* **Exercise data**:
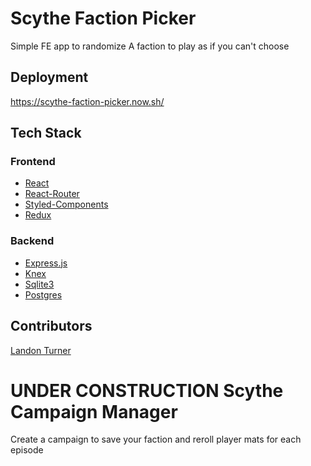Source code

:# Scythe Faction Picker

Simple FE app to randomize A faction to play as if you can't choose

## Deployment

https://scythe-faction-picker.now.sh/

## Tech Stack

### Frontend
* [React](https://reactjs.org/)
* [React-Router](https://reactrouter.com/web/guides/quick-start)
* [Styled-Components](https://styled-components.com/)
* [Redux](https://redux.js.org/introduction/getting-started)
### Backend
* [Express.js](https://expressjs.com/)
* [Knex](http://knexjs.org/)
* [Sqlite3](https://www.sqlite.org/index.html)
* [Postgres](https://www.postgresql.org/)

## Contributors

[Landon Turner](https://github.com/landoDev)

# UNDER CONSTRUCTION Scythe Campaign Manager
Create a campaign to save your faction and reroll player mats for each episode
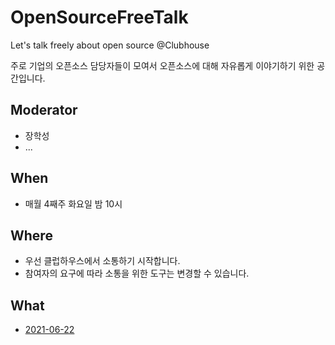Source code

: # OpenSourceFreeTalk
Let's talk freely about open source @Clubhouse

주로 기업의 오픈소스 담당자들이 모여서 오픈소스에 대해 자유롭게 이야기하기 위한 공간입니다. 

## Moderator
* 장학성
* ...

## When
* 매월 4째주 화요일 밤 10시

## Where
* 우선 클럽하우스에서 소통하기 시작합니다. 
* 참여자의 요구에 따라 소통을 위한 도구는 변경할 수 있습니다. 

## What
* [2021-06-22](https://github.com/OpenChain-KWG/OpenSourceFreeTalk/issues/1#issue-919717454)
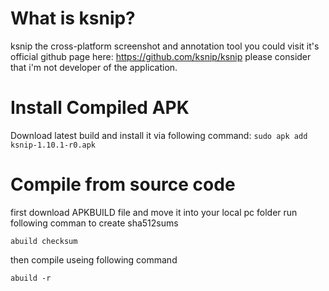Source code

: # What is ksnip?
ksnip the cross-platform screenshot and annotation tool
you could visit it's official github page here: https://github.com/ksnip/ksnip
please consider that i'm not developer of the application.

# Install Compiled APK
Download latest build and install it via following command:
`sudo apk add ksnip-1.10.1-r0.apk`

# Compile from source code
first download APKBUILD file and move it into your local pc folder
run following comman to create sha512sums

`abuild checksum`

then compile useing following command

`abuild -r`

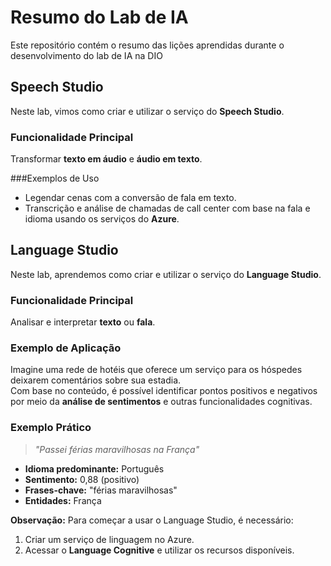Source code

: # Resumo do Lab de IA

Este repositório contém o resumo das lições aprendidas durante o desenvolvimento do lab de IA na DIO

## Speech Studio

Neste lab, vimos como criar e utilizar o serviço do **Speech Studio**.

### Funcionalidade Principal
Transformar **texto em áudio** e **áudio em texto**.

###Exemplos de Uso
- Legendar cenas com a conversão de fala em texto.
- Transcrição e análise de chamadas de call center com base na fala e idioma usando os serviços do **Azure**.

## Language Studio

Neste lab, aprendemos como criar e utilizar o serviço do **Language Studio**.

### Funcionalidade Principal
Analisar e interpretar **texto** ou **fala**.

### Exemplo de Aplicação
Imagine uma rede de hotéis que oferece um serviço para os hóspedes deixarem comentários sobre sua estadia.  
Com base no conteúdo, é possível identificar pontos positivos e negativos por meio da **análise de sentimentos** e outras funcionalidades cognitivas.

### Exemplo Prático

> *"Passei férias maravilhosas na França"*

- **Idioma predominante:** Português  
- **Sentimento:** 0,88 (positivo)  
- **Frases-chave:** "férias maravilhosas"  
- **Entidades:** França


**Observação:** Para começar a usar o Language Studio, é necessário:
1. Criar um serviço de linguagem no Azure.
2. Acessar o **Language Cognitive** e utilizar os recursos disponíveis.
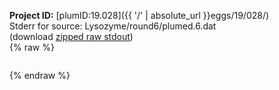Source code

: **Project ID:** [plumID:19.028]({{ '/' | absolute_url }}eggs/19/028/)  
Stderr for source:  Lysozyme/round6/plumed.6.dat   
(download [zipped raw stdout](plumed.6.dat.plumed.stdout.txt.zip))  
{% raw %}
<pre>
</pre>
{% endraw %}
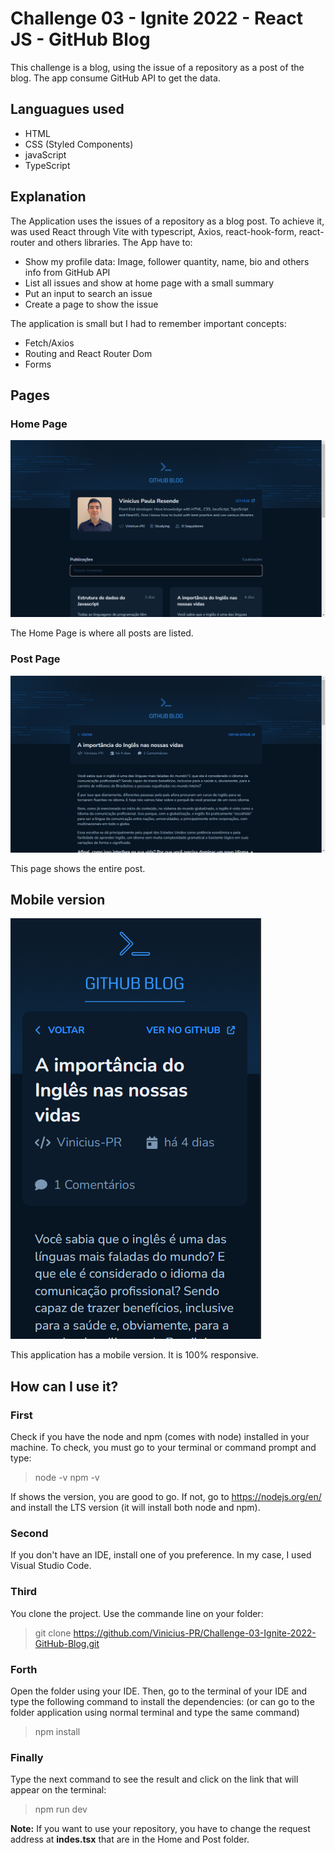 # Challenge 03 - Ignite 2022 - React JS - GitHub Blog

This challenge is a blog, using the issue of a repository as a post of the blog. The app consume GitHub API to get the data.

## Languagues used
* HTML
* CSS (Styled Components)
* javaScript
* TypeScript

## Explanation

The Application uses the issues of a repository as a blog post. To achieve it, was used React through Vite with typescript, Axios, react-hook-form, react-router and others libraries.
The App have to:

* Show my profile data: Image, follower quantity, name, bio and others info from GitHub API
* List all issues and show at home page with a small summary
* Put an input to search an issue
* Create a page to show the issue

The application is small but I had to remember important concepts:

* Fetch/Axios
* Routing and React Router Dom
* Forms

## Pages
### Home Page

![Home Page](screenshots/homePage.png)

The Home Page is where all posts are listed.

### Post Page

![Post Page](screenshots/postPage.png)

This page shows the entire post.

## Mobile version

![Mobile version](screenshots/mobileVersion.png)

This application has a mobile version. It is 100% responsive.

## How can I use it?

### First
Check if you have the node and npm (comes with node) installed in your machine. To check, you must go to your terminal or command prompt and type:
> node -v
> npm -v

If shows the version, you are good to go. If not, go to https://nodejs.org/en/ and install the LTS version (it will install both node and npm).

### Second

If you don't have an IDE, install one of you preference. In my case, I used Visual Studio Code.

### Third

You clone the project. Use the commande line on your folder:
 > git clone https://github.com/Vinicius-PR/Challenge-03-Ignite-2022-GitHub-Blog.git
 
 ### Forth
 
Open the folder using your IDE. Then, go to the terminal of your IDE and type the following command to install the dependencies: (or can go to the folder application using normal terminal and type the same command)
 > npm install
 
 ### Finally
 
Type the next command to see the result and click on the link that will appear on the terminal:
 > npm run dev

**Note:** If you want to use your repository, you have to change the request address at **indes.tsx** that are in the Home and Post folder.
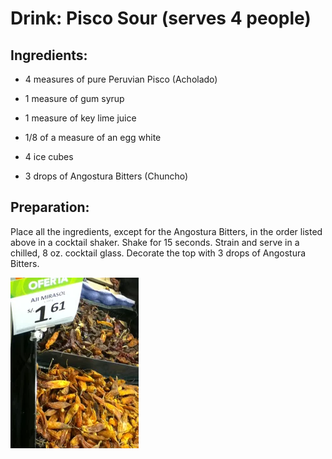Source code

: # Drink: Pisco Sour (serves 4 people)

## Ingredients:

- 4 measures of pure Peruvian Pisco (Acholado)

- 1 measure of gum syrup

- 1 measure of key lime juice

- 1/8 of a measure of an egg white

- 4 ice cubes

- 3 drops of Angostura Bitters (Chuncho)

## Preparation:

Place all the ingredients, except for the Angostura Bitters, in the order listed above in a cocktail shaker. Shake for 15 seconds. Strain and serve in a chilled, 8 oz. cocktail glass. Decorate the top with 3 drops of Angostura Bitters.

![alt text](image.png)
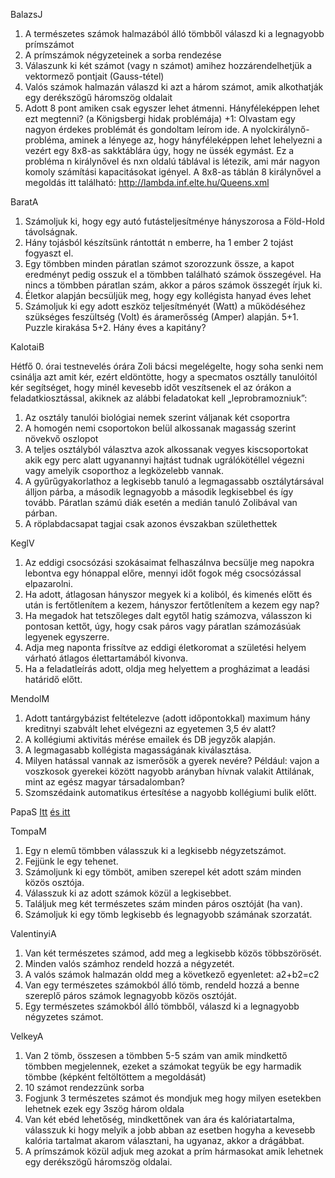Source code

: BalazsJ

1. A természetes számok halmazából álló tömbből válaszd ki a legnagyobb prímszámot 
2. A prímszámok négyzeteinek a sorba rendezése 
3. Válaszunk ki két számot (vagy n számot) amihez hozzárendelhetjük a vektormező pontjait (Gauss-tétel)
4. Valós számok halmazán válaszd ki azt a három számot, amik alkothatják egy derékszögű háromszög oldalait
5. Adott 8 pont amiken csak egyszer lehet átmenni. Hányféleképpen lehet ezt megtenni? (a Königsbergi hidak problémája)
+1: Olvastam egy nagyon érdekes problémát és gondoltam leírom ide. A nyolckirálynő-probléma, aminek a lényege az, hogy hányféleképpen lehet lehelyezni a vezért egy 8x8-as sakktáblára úgy, hogy ne üssék egymást. Ez a probléma n királynővel és nxn oldalú táblával is létezik, ami már nagyon komoly számítási kapacitásokat igényel. 
A 8x8-as táblán 8 királynővel a megoldás itt található: http://lambda.inf.elte.hu/Queens.xml

BaratA

1. Számoljuk ki, hogy egy autó futásteljesítménye hányszorosa a Föld-Hold távolságnak.
2. Hány tojásból készítsünk rántottát n emberre, ha 1 ember 2 tojást fogyaszt el.
3. Egy tömbben minden páratlan számot szorozzunk össze, a kapot eredményt pedig osszuk el a tömbben található számok összegével. Ha nincs a tömbben páratlan szám, akkor a páros számok összegét írjuk ki.
4. Életkor alapján becsüljük meg, hogy egy kollégista hanyad éves lehet
5. Számoljuk ki egy adott eszköz teljesítményét (Watt) a működéséhez szükséges feszültség (Volt) és áramerősség (Amper) alapján.
5+1. Puzzle kirakása
5+2. Hány éves a kapitány?

KalotaiB

Hétfő 0. órai testnevelés órára Zoli bácsi megelégelte, hogy soha senki nem csinálja azt amit kér, ezért eldöntötte, hogy a specmatos osztálly tanulóitól kér segítséget, hogy minél kevesebb időt veszítsenek el az órákon a feladatkiosztással, akiknek az alábbi feladatokat kell „leprobramozniuk”:
1. Az osztály tanulói biológiai nemek szerint váljanak két csoportra
2. A homogén nemi csoportokon belül alkossanak magasság szerint növekvő oszlopot
3. A teljes osztályból választva azok alkossanak vegyes kiscsoportokat akik egy perc alatt ugyanannyi hajtást tudnak ugrálókötéllel végezni vagy amelyik csoporthoz a legközelebb vannak.
4. A gyűrűgyakorlathoz a legkisebb tanuló a legmagassabb osztálytársával álljon párba, a második legnagyobb a második legkisebbel és így tovább. Páratlan számú diák esetén a medián tanuló Zolibával van párban.
5. A röplabdacsapat tagjai csak azonos évszakban születhettek

KeglV

1.	Az eddigi csocsózási szokásaimat felhaszálnva becsülje meg napokra lebontva egy hónappal előre, mennyi időt fogok még csocsózással elpazarolni.
2.	Ha adott, átlagosan hányszor megyek ki a koliból, és kimenés előtt és után is fertőtlenítem a kezem, hányszor fertőtlenítem a kezem egy nap?
3.	Ha megadok hat tetszőleges dalt egytől hatig számozva, válasszon ki pontosan kettőt, úgy, hogy csak páros vagy páratlan számozásúak legyenek egyszerre. 
4.	Adja meg naponta frissítve az eddigi életkoromat a születési helyem várható átlagos élettartamából kivonva.
5.	Ha a feladatleírás adott, oldja meg helyettem a progházimat a leadási határidő előtt.

MendolM

1. Adott tantárgybázist feltételezve (adott időpontokkal) maximum hány kreditnyi szabvált lehet elvégezni az egyetemen 3,5 év alatt?
2. A kollégiumi aktivitás mérése emailek és DB jegyzők alapján.
3. A legmagasabb kollégista magasságának kiválasztása.
4. Milyen hatással vannak az ismerősök a gyerek nevére? Például: vajon a voszkosok gyerekei között nagyobb arányban hívnak valakit Attilának, mint az egész magyar társadalomban?
5. Szomszédaink automatikus értesítése a nagyobb kollégiumi bulik előtt.

PapaS
[Itt](https://github.com/Rajk-Prog1/prog1_2020_fall/blob/master/Members/PapS/02_specification_pairing/I_1.jpeg)
[és itt](https://github.com/Rajk-Prog1/prog1_2020_fall/blob/master/Members/PapS/02_specification_pairing/I_2.jpeg)

TompaM

1. Egy n elemű tömbben válasszuk ki a legkisebb négyzetszámot.
2. Fejjünk le egy tehenet.
3. Számoljunk ki egy tömböt, amiben szerepel két adott szám minden közös osztója.
4. Válasszuk ki az adott számok közül a legkisebbet.
5. Találjuk meg két természetes szám minden páros osztóját (ha van).
6. Számoljuk ki egy tömb legkisebb és legnagyobb számának szorzatát. 

ValentinyiA

1. Van két természetes számod, add meg a legkisebb közös többszörösét. 
2. Minden valós számhoz rendeld hozzá a négyzetét.
3. A valós számok halmazán oldd meg a következő egyenletet: a2+b2=c2
4. Van egy természetes számokból álló tömb, rendeld hozzá a benne szereplő páros számok legnagyobb közös osztóját.
5. Egy természetes számokból álló tömbből, válaszd ki a legnagyobb négyzetes számot.

VelkeyA

1. Van 2 tömb, összesen a tömbben 5-5 szám van amik mindkettő tömbben megjelennek, ezeket a számokat tegyük be egy harmadik tömbbe (képként feltöltöttem a megoldását)
2. 10 számot rendezzünk sorba
3. Fogjunk 3 természetes számot és mondjuk meg hogy milyen esetekben lehetnek ezek egy 3szög három oldala
4. Van két ebéd lehetőség, mindkettőnek van ára és kalóriatartalma, válasszuk ki hogy melyik a jobb abban az esetben hogyha a kevesebb kalória tartalmat akarom választani, ha ugyanaz, akkor a drágábbat.
5. A prímszámok közül adjuk meg azokat a prím hármasokat amik lehetnek egy derékszögű háromszög oldalai.



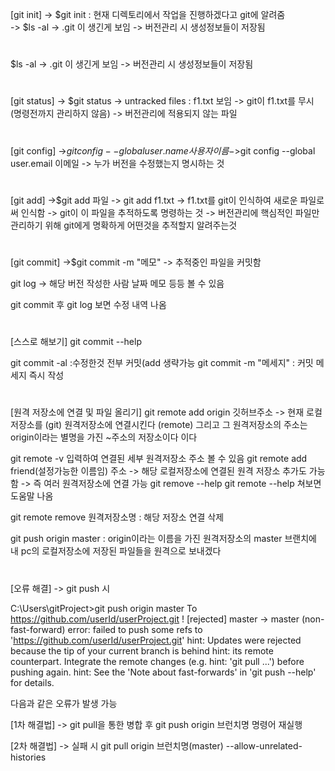 [git init]
-> $git init : 현재 디렉토리에서 작업을 진행하겠다고 git에 알려줌  
-> $ls -al -> .git 이 생긴게 보임 -> 버전관리 시 생성정보들이 저장됨  
  #



$ls -al -> .git 이 생긴게 보임 -> 버전관리 시 생성정보들이 저장됨  
#




[git status] -> $git status -> untracked files : f1.txt 보임 
             -> git이 f1.txt를 무시 (명령전까지 관리하지 않음)
             -> 버전관리에 적용되지 않는 파일  
  #
  
  
  
     
[git config] ->$git config --global user.name 사용자 이름
             ->$git config --global user.email 이메일 
             -> 누가 버전을 수정했는지 명시하는 것  
  #
 
 
 
 

[git add] ->$git add 파일 -> git add f1.txt -> f1.txt를 git이 인식하여 새로운 파일로써 인식함
          -> git이 이 파일을 추적하도록 명령하는 것 
          -> 버전관리에 핵심적인 파일만 관리하기 위해 git에게 명확하게 어떤것을 추적할지 알려주는것  
  #




 

[git commit] ->$git commit -m "메모"
             -> 추적중인 파일을 커밋함
  
git log -> 해당 버전 작성한 사람 날짜 메모 등등 볼 수 있음

git commit 후 git log 보면 수정 내역 나옴  
#







[스스로 해보기]
git commit --help

git commit -al :수정한것 전부 커밋(add 생략가능
git commit -m "메세지" : 커밋 메세지 즉시 작성  
#


[원격 저장소에 연결 및 파일 올리기]
git remote add origin 깃허브주소
-> 현재 로컬저장소를 (git) 원격저장소에 연결시킨다 (remote) 그리고 그 원격저장소의 주소는 origin이라는 별명을 가진 ~주소의 저장소이다 이다

git remote -v 입력하여 연결된 세부 원격저장소 주소 볼 수 있음
git remote add friend(설정가능한 이름임) 주소 -> 해당 로컬저장소에 연결된 원격 저장소 추가도
가능함 -> 즉 여러 원격저장소에 연결 가능
git remove --help
git remote --help 쳐보면 도움말 나옴

git remote remove 원격저장소명 : 해당 저장소 연결 삭제

git push origin master : origin이라는 이름을 가진 원격저장소의 master 브랜치에 내 pc의 로컬저장소에 저장된 파일들을 원격으로 보내겠다  
#


[오류 해결]
-> git push 시 

C:\Users\gitProject>git push origin master
To https://github.com/userId/userProject.git
 ! [rejected]        master -> master (non-fast-forward)
error: failed to push some refs to 'https://github.com/userId/userProject.git'
hint: Updates were rejected because the tip of your current branch is behind
hint: its remote counterpart. Integrate the remote changes (e.g.
hint: 'git pull ...') before pushing again.
hint: See the 'Note about fast-forwards' in 'git push --help' for details.

다음과 같은 오류가 발생 가능

[1차 해결법] -> git pull을 통한 병합 후 git push origin 브런치명 명령어 재실행

[2차 해결법] -> 실패 시 git pull origin 브런치명(master) --allow-unrelated-histories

* **Problem details**:
Search the listing above for the lines with "1. Az osztály" and "kezem egy nap?", then output those lines and all lines between them exactly.

* **Answer to this problem**:
1. Az osztály tanulói biológiai nemek szerint váljanak két csoportra
2. A homogén nemi csoportokon belül alkossanak magasság szerint növekvő oszlopot
3. A teljes osztályból választva azok alkossanak vegyes kiscsoportokat akik egy perc alatt ugyanannyi hajtást tudnak ugrálókötéllel végezni vagy amelyik csoporthoz a legközelebb vannak.
4. A gyűrűgyakorlathoz a legkisebb tanuló a legmagassabb osztálytársával álljon párba, a második legnagyobb a második legkisebbel és így tovább. Páratlan számú diák esetén a medián tanuló Zolibával van párban.
5. A röplabdacsapat tagjai csak azonos évszakban születhettek

KeglV

1.	Az eddigi csocsózási szokásaimat felhaszálnva becsülje meg napokra lebontva egy hónappal előre, mennyi időt fogok még csocsózással elpazarolni.
2.	Ha adott, átlagosan hányszor megyek ki a koliból, és kimenés előtt és után is fertőtlenítem a kezem, hányszor fertőtlenítem a kezem egy nap?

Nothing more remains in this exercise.